» SELECTED TEXT
=== Section Start ===

Thread Rating:
  • 0 Vote(s) - 0 Average
  • 1
  • 2
  • 3
  • 4
  • 5
Complaining about computers
Complaining about computers
#1
Yesterday, I had a working Manjaro Linux installation. I'm far from being a guru, barely more than a luser, but I've been getting by for a few years.

Yesterday evening I tried to rnu a .bat file with mkvmerge through WINE to strip the other audio tracks out of a set of multi-language fansubs, and the screen went black. Rebooted, still black. hit CTL-ALT-F2 to get a terminal, nothing. Tried a live USB stick, still black. Found that I can hit the xase power button, then right arrow and Enter to reboot, so it thinks it's got a GUI, but is not actually displaying anything. Faffed about doing internet searches to at least find a way to get a terminal and identify the problem.

=== Section End ===

» QUESTIONS ON THE MATERIAL
(A) In the post titled "Complaining about computers," answer each of the following questions:
(i) Which Linux installation was working for the poster?
(ii) What was the .bat file run with, and through what?
(iii) What key combination did the poster press to try to get a terminal?
(B) Do these statements agree with the post titled "Complaining about computers"? Answer each one yes or no, and quote the words from the post that decide it.
(i) The poster regards themselves as a Linux expert.
(ii) Booting from a live USB stick brought the display back.
(iii) The poster had been managing with Linux for a few years.

» EXTRACTED INFORMATION
=== Section Start ===

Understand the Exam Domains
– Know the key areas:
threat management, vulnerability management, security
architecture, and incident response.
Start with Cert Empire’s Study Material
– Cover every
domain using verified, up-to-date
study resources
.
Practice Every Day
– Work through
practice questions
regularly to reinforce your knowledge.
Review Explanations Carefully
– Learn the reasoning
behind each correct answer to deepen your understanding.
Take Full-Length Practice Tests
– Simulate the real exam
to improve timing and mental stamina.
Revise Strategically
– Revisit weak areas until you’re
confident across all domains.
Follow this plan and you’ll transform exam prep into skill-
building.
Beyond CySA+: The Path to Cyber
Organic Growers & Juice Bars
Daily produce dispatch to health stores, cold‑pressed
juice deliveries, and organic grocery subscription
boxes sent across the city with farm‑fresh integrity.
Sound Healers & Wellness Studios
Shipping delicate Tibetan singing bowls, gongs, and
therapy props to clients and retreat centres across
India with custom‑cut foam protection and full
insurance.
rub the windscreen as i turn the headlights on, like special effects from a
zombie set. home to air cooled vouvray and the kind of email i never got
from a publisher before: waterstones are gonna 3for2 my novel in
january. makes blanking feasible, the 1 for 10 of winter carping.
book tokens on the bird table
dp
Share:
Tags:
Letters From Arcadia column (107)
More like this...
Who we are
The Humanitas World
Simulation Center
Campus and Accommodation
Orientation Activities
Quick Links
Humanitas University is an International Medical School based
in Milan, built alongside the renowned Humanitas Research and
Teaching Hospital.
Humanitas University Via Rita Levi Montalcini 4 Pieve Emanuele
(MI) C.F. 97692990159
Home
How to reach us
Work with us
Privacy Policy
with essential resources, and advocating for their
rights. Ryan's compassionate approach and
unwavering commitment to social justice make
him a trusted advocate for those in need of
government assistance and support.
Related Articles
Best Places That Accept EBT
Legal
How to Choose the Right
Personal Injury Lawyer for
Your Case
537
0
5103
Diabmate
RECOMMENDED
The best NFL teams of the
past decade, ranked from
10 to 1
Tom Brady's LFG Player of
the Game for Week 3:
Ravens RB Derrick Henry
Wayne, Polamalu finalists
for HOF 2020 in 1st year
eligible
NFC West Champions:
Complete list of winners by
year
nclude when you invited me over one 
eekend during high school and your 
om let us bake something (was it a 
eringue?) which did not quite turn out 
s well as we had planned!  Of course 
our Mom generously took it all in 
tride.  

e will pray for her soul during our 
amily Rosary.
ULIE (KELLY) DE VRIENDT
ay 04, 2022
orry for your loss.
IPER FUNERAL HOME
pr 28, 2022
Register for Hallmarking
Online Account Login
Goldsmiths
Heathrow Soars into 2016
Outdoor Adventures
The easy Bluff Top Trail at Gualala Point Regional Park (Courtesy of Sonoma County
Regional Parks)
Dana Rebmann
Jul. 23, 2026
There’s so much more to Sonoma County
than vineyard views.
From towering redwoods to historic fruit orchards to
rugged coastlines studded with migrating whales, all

=== Section End ===

» LIST OF ANSWERS
(A)
(i) Manjaro Linux
(ii) mkvmerge, through WINE
(iii) CTL-ALT-F2

(B)
(i) No: "I'm far from being a guru, barely more than a luser"
(ii) No: "Tried a live USB stick, still black."
(iii) Yes: "I've been getting by for a few years."